> _Provided material_
┄┄┄┄┄┄┄┄┄┄

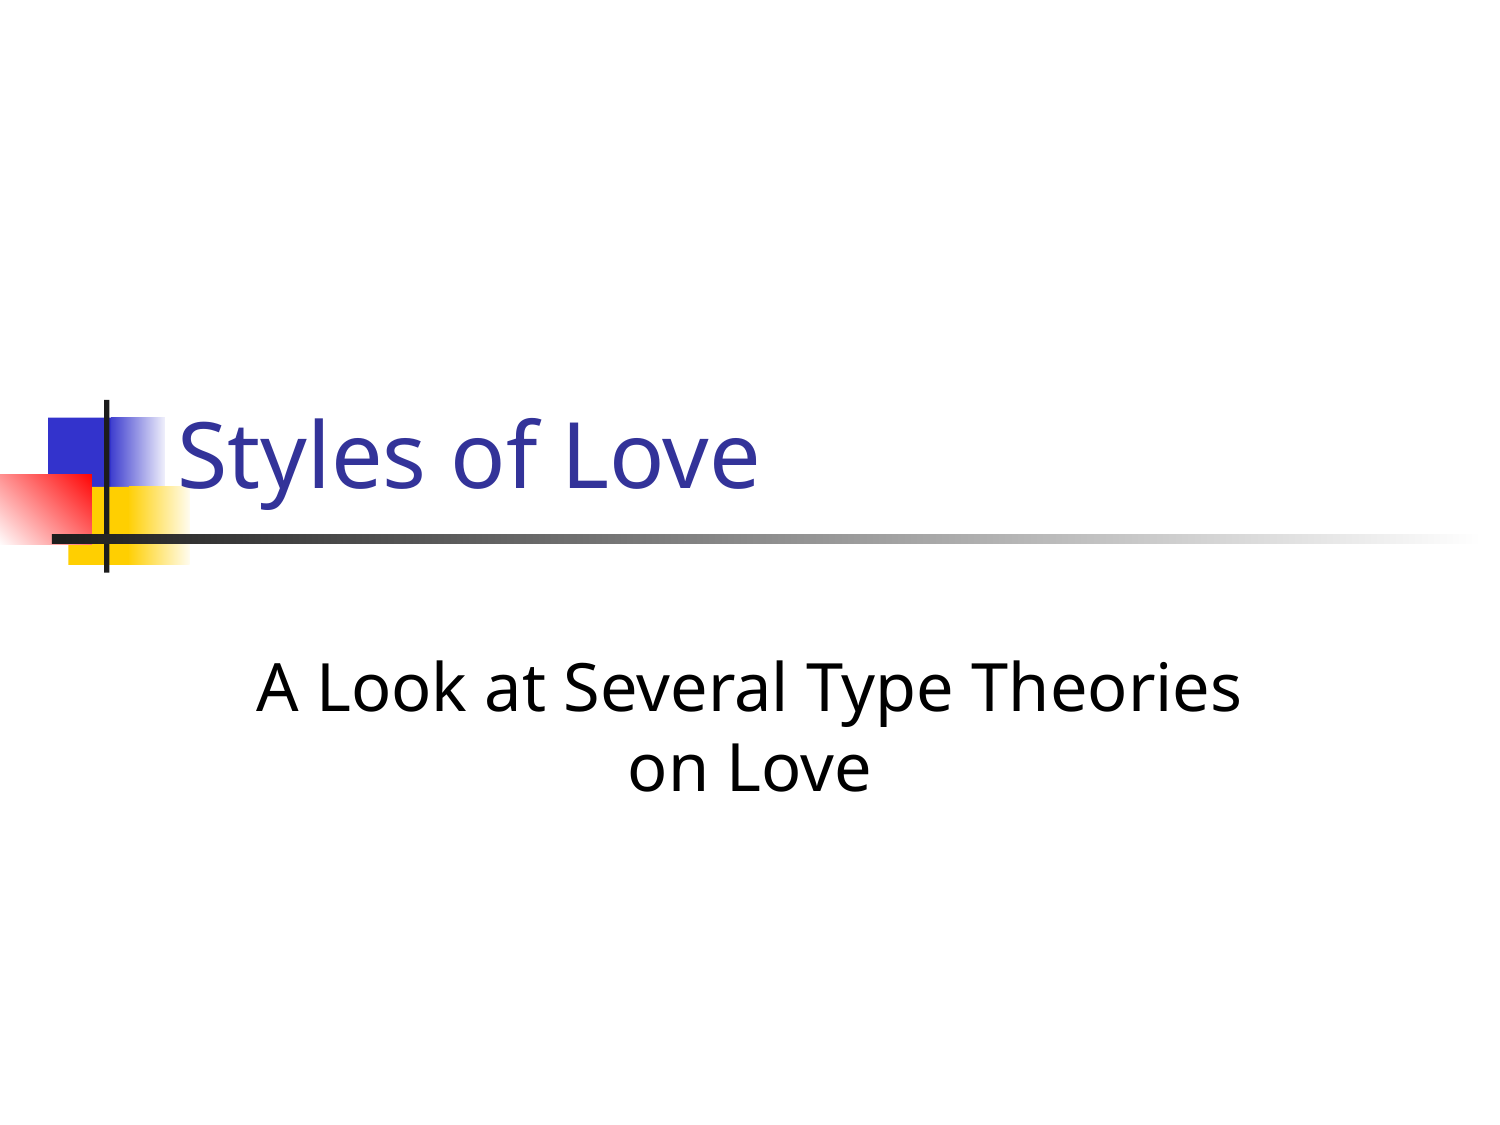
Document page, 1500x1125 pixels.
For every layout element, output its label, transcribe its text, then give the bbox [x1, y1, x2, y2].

title Styles of Love [162, 275, 1438, 515]
subtitle A Look at Several Type Theories on Love [225, 637, 1275, 925]
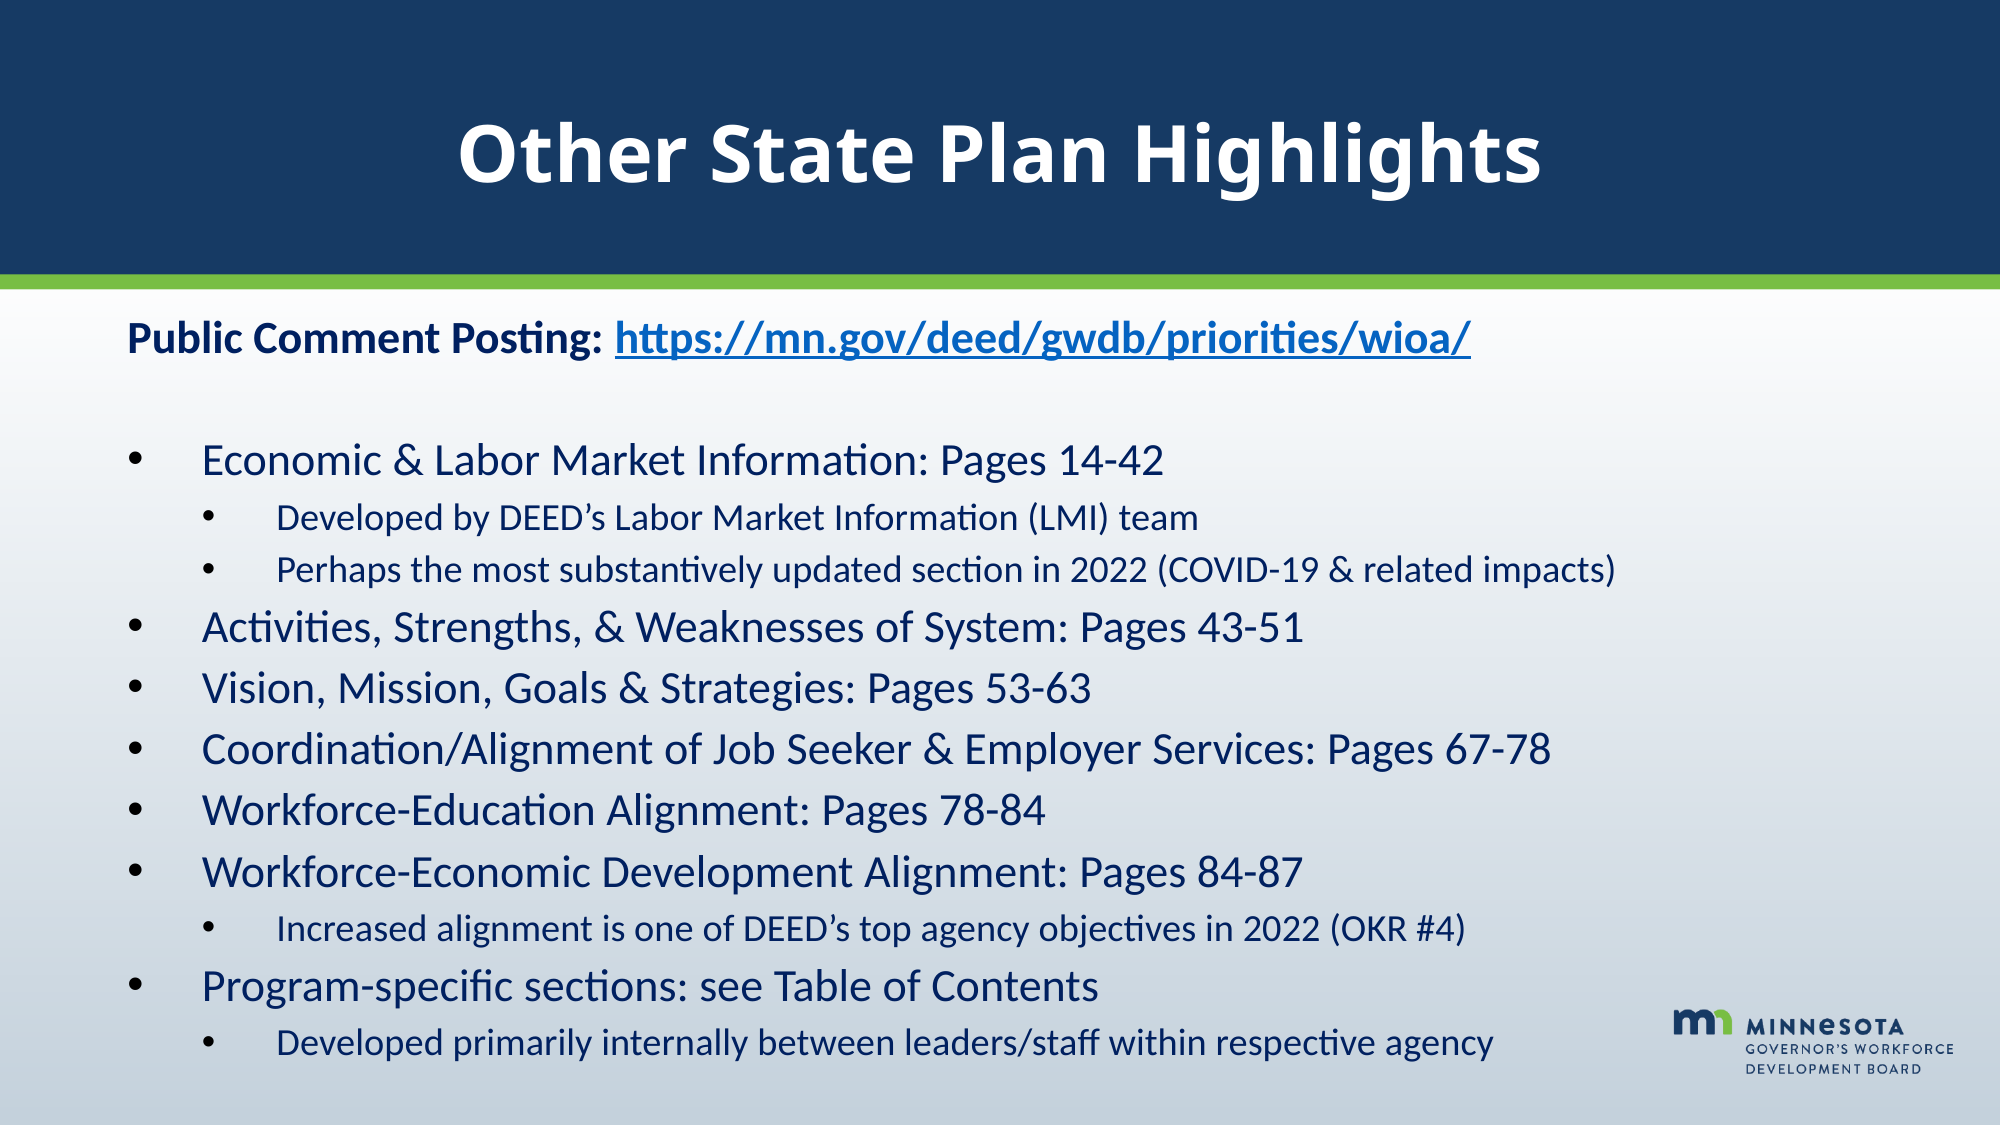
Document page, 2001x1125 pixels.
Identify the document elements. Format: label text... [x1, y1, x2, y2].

picture [0, 0, 2000, 1125]
list Public Comment Posting: https://mn.gov/deed/gwdb/priorities/wioa/ Economic & Labor Market Information: Pages 14-42 Developed by DEED’s Labor Market Information (LMI) team Perhaps the most substantively updated section in 2022 (COVID-19 & related impacts) Activities, Strengths, & Weaknesses of System: Pages 43-51 Vision, Mission, Goals & Strategies: Pages 53-63 Coordination/Alignment of Job Seeker & Employer Services: Pages 67-78 Workforce-Education Alignment: Pages 78-84 Workforce-Economic Development Alignment: Pages 84-87 Increased alignment is one of DEED’s top agency objectives in 2022 (OKR #4) Program-specific sections: see Table of Contents Developed primarily internally between leaders/staff within respective agency [97, 306, 1903, 1077]
title Other State Plan Highlights [137, 48, 1863, 266]
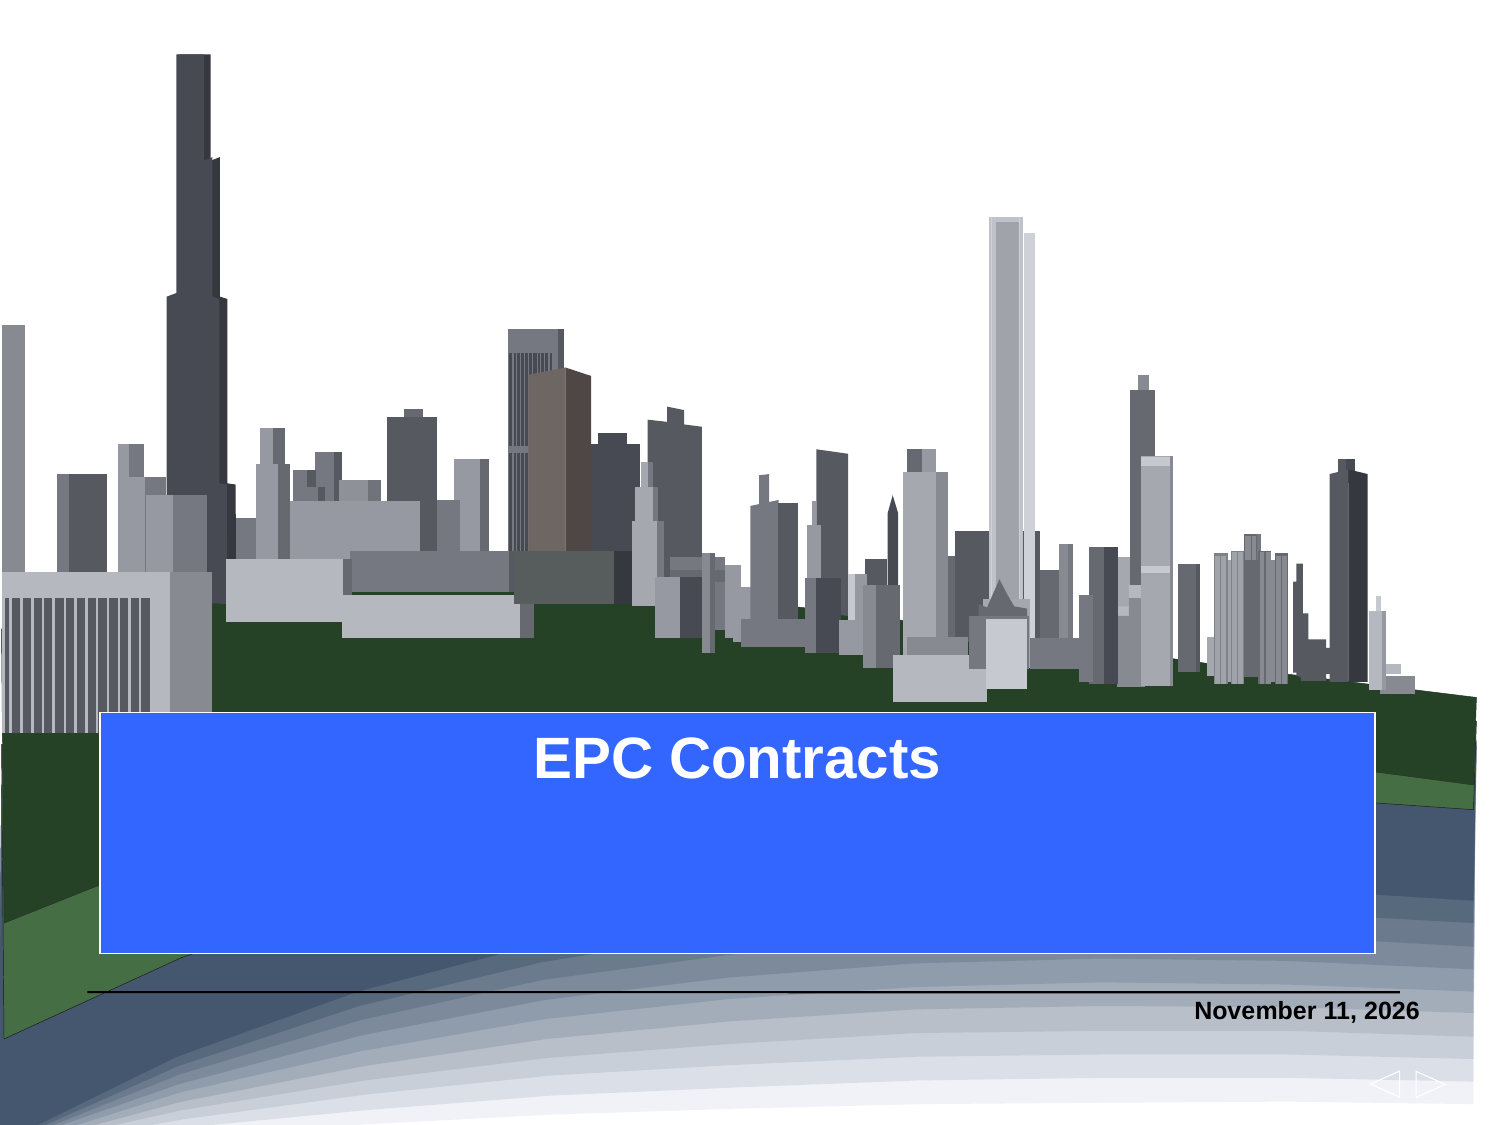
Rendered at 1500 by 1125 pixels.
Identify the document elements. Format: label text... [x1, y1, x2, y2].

title EPC Contracts [99, 712, 1376, 954]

┄┄┄┄┄┄┄┄┄┄

> _Exercise aim_
Pull every line containing the word "pixels" out of the listing.

> _Response to the task_
Document page, 1500x1125 pixels.
Document page, 2001x1125 pixels.
Rendered at 1500 by 1125 pixels.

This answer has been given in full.